Seventeen U.S. Senators and four Members of Congress who are leading the effort to abolish the federal death penalty have called on U.S. Attorney General Merrick Garland (pictured) and the Department of Justice (DOJ) to stop seeking the death penalty in pending and future federal murder trials.

In separate letters sent to Garland on August 9, 2021, the chairs of both the House and Senate Judiciary Committees, along with legislative sponsors of death-penalty repeal bills and numerous other Democratic legislative colleagues, urged the Attorney General to go beyond the limited freeze on executions he announced on July 1, 2021 by formally ending federal death penalty prosecutions.

“By refusing to seek the death penalty and add more prisoners to death row,” the Senate letter said, “you can reduce the risk that a future administration will carry out federal executions” at the rate they were conducted during the Trump administration’s unprecedented execution spree in his final six months in office. Calling capital punishment “a deeply flawed and inhumane practice,” the House letter said, “it is incumbent on the Department of Justice to halt all participation in the capital punishment system and we urge the Department of Justice to prohibit attorneys from seeking the death penalty.”

The Senate letter was signed by 17 U.S. Senators, led by Judiciary Committee Chair Richard Durbin (D – Illinois), Judiciary Committee members Patrick Leahy (D – Vermont) and Cory Booker (D – New Jersey), and former Democratic presidential candidates Bernie Sanders (I – Vermont), Amy Klobuchar (D – Minnesota), and Elizabeth Warren (D – Massachusetts). Eleven other Democratic U.S. Senators also signed.

The House of Representatives letter was signed by Representatives Adriano Espaillat (D – New York) and Ayanna Pressley (D – Massachusetts), who have both sponsored bills to abolish the federal death penalty, along with House Judiciary Committee Chair Jerrold Nadler (D – New York) and Judiciary Committee member Cori Bush (D – Missouri).

The House Letter

The House members commended Garland for the Department of Justice’s recognition of “the substantive and procedural defects of the death penalty,” calling the July 1 moratorium on federal executions “a crucial first step to ending the death penalty once and for all in the United States.” However, the Representatives wrote, “this action alone is insufficient. … Capital punishment is a deeply flawed and inhumane practice that the Department of Justice can and must discontinue.”

The House letter noted the “known deficiencies” in capital punishment that Garland had referenced in his July 1 memorandum, “‘including arbitrariness in its application, disparate impact on people of color, and the troubling number of exonerations’” in capital cases. “[R]acism,” they wrote, is inextricably embedded in the history and application of the death penalty, resulting in the disproportionate killing of Black people” and of defendants convicted of killing white victims. Those who are convicted of killing white victims are “executed at a rate 17 times greater than those convicted of killing Black victims,” the Representatives wrote.

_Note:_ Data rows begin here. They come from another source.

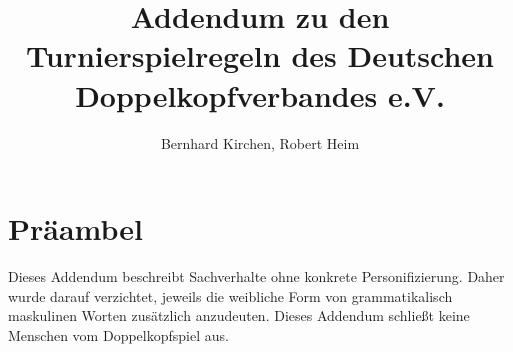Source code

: \documentclass{article}
\begin{document}
\title{Addendum zu den Turnierspielregeln des Deutschen Doppelkopfverbandes e.V.}
\author{Bernhard Kirchen, Robert Heim}

\maketitle

\section*{Präambel}
Dieses Addendum beschreibt Sachverhalte ohne konkrete Personifizierung. Daher wurde
darauf verzichtet, jeweils die weibliche Form von grammatikalisch maskulinen Worten
zusätzlich anzudeuten. Dieses Addendum schließt keine Menschen vom Doppelkopfspiel
aus.


\end{document}
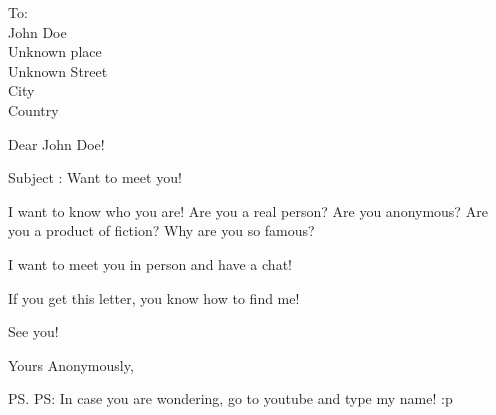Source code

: \documentclass[10pt, a4paper]{letter}
\date{31 August 2001, Bangalore}
\begin{document}
\begin{letter}{To: \\ John Doe \\ Unknown place \\ Unknown Street \\ City \\ Country}

\opening{Dear John Doe!}

\begin{center}
Subject : Want to meet you!
\end{center}

I want to know who you are! Are you a real person? Are you anonymous? Are you a product of fiction? Why are you so famous?

I want to meet you in person and have a chat!

If you get this letter, you know how to find me!

See you!

\closing{Yours Anonymously,}

\ps{PS: In case you are wondering, go to youtube and type my name! :p}



\end{letter}
\end{document}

The Representatives called “the injustices of state-sanctioned murder … unambiguous,” and urged the Biden Administration to “fulfill its campaign promise and take bold action to abolish the death penalty and create a more just legal system. … There are no procedural reforms that will eliminate the arbitrariness, anti-Blackness, or imperfectness of the death penalty. This can only be accomplished by putting an end to capital punishment,” they wrote. “Without such bold and definitive action, future administrations may reverse [the Garland moratorium] and cruelly execute Americans without any recourse.”

The Senate Letter

The Senators commended Garland for DOJ’s “recent decisions to impose a moratorium on federal executions pending a review of death penalty policies and procedures and to withdraw several notices of intent to seek the death penalty” that the Trump administration had authorized. Characterizing these actions as “important steps toward ending the injustice of the death penalty,” the Senators urged Garland “to take the additional steps of withdrawing all pending death notices, and authorizing no new death notices, while your review proceeds.”

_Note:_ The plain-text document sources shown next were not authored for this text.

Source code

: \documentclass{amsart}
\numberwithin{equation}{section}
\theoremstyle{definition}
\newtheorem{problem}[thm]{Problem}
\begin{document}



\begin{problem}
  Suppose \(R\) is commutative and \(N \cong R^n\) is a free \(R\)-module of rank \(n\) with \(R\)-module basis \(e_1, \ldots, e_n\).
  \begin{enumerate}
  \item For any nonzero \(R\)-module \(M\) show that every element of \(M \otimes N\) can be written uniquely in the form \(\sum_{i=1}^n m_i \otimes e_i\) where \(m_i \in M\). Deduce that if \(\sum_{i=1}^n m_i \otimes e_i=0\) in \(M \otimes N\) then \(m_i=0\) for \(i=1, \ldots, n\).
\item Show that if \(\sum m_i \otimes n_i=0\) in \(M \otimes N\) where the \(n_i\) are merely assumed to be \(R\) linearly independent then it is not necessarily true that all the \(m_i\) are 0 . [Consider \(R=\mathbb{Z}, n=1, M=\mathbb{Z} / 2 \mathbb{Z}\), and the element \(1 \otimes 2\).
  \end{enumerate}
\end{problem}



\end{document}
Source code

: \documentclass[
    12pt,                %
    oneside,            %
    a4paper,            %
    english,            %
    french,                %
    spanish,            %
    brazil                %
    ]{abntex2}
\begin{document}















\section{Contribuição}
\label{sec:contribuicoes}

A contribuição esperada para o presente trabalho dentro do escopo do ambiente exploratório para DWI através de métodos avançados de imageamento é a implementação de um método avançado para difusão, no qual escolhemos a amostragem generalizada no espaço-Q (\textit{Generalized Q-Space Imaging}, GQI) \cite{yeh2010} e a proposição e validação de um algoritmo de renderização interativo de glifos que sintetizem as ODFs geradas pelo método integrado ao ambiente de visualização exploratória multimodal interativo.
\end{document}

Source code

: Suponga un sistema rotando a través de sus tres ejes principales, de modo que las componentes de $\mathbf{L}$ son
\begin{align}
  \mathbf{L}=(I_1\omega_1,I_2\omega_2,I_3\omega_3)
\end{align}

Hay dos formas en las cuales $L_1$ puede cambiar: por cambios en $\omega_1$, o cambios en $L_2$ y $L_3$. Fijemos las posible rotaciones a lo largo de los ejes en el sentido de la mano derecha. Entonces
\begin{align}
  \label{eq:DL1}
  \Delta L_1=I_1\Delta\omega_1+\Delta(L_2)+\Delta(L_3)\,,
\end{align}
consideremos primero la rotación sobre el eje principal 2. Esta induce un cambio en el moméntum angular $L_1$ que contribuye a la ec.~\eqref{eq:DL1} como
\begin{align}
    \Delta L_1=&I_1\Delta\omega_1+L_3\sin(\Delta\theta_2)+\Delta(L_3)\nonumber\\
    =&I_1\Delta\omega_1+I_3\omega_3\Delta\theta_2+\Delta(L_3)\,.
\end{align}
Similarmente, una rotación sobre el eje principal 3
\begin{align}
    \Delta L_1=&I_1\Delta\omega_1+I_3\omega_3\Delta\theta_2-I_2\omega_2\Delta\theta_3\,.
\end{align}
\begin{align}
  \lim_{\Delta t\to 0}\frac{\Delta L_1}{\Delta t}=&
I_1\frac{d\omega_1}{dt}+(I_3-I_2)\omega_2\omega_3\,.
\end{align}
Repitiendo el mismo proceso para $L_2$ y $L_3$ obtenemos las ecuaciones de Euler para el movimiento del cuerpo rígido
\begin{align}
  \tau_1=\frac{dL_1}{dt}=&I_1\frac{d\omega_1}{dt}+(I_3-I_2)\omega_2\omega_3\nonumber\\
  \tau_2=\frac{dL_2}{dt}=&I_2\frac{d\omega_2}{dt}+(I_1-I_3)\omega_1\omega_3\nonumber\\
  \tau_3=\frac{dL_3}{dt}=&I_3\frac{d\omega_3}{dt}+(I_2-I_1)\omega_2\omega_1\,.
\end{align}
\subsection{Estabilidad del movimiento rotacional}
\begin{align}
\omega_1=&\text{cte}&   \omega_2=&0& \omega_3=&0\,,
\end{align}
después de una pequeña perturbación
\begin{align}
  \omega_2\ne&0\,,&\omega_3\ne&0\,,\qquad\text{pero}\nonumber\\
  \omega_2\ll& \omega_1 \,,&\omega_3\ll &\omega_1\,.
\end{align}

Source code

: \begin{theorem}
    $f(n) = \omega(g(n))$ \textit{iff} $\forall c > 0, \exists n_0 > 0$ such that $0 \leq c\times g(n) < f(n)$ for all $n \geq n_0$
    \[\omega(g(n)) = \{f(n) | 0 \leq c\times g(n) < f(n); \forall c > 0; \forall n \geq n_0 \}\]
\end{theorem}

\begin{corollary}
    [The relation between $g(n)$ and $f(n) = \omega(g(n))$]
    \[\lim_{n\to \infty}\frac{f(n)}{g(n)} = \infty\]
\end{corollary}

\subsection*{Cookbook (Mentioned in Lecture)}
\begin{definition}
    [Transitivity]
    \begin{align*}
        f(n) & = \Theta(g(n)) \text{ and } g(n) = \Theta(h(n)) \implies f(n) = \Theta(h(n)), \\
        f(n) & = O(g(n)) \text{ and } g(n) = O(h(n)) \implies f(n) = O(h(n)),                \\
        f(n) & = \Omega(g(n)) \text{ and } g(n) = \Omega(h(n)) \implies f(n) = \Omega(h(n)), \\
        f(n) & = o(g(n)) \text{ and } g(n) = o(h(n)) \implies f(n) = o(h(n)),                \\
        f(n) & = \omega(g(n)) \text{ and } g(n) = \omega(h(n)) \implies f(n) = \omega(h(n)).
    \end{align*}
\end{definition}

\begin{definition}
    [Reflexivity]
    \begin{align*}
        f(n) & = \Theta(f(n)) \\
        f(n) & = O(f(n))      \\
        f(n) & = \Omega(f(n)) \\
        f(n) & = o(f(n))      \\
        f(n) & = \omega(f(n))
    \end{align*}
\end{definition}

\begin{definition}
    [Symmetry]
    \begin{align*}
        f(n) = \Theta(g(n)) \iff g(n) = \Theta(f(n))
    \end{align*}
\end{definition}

Echoing Garland’s July 1 memorandum, the Senators expressed “serious concerns about arbitrariness in the application of the death penalty, its disparate impact on people of color, and the alarming number of exonerations in capital cases.” Those concerns, they wrote, support halting the death penalty entirely during the review process, “including prohibiting federal prosecutors from seeking the death penalty,” rather than simply reviewing “the procedures for carrying out the death penalty.”

The Senators noted that Vice President Kamala Harris had been one of the original cosponsors of the Senate bill to abolish the federal death penalty, and expressed their hope that the Administration would support the abolition bill. “[B]ut while the Administration reviews capital punishment policy,” they suggested to Garland, “you can take an important step toward the goal of eliminating the federal death penalty.”

The letters came a week after a New York Times report that the Justice Department had quietly withdrawn Trump administration notices of intent to seek the death penalty in seven cases. However, federal prosecutors in several other cases indicated that the moratorium announcement had not changed the way in which they were going about determining whether to seek the death penalty.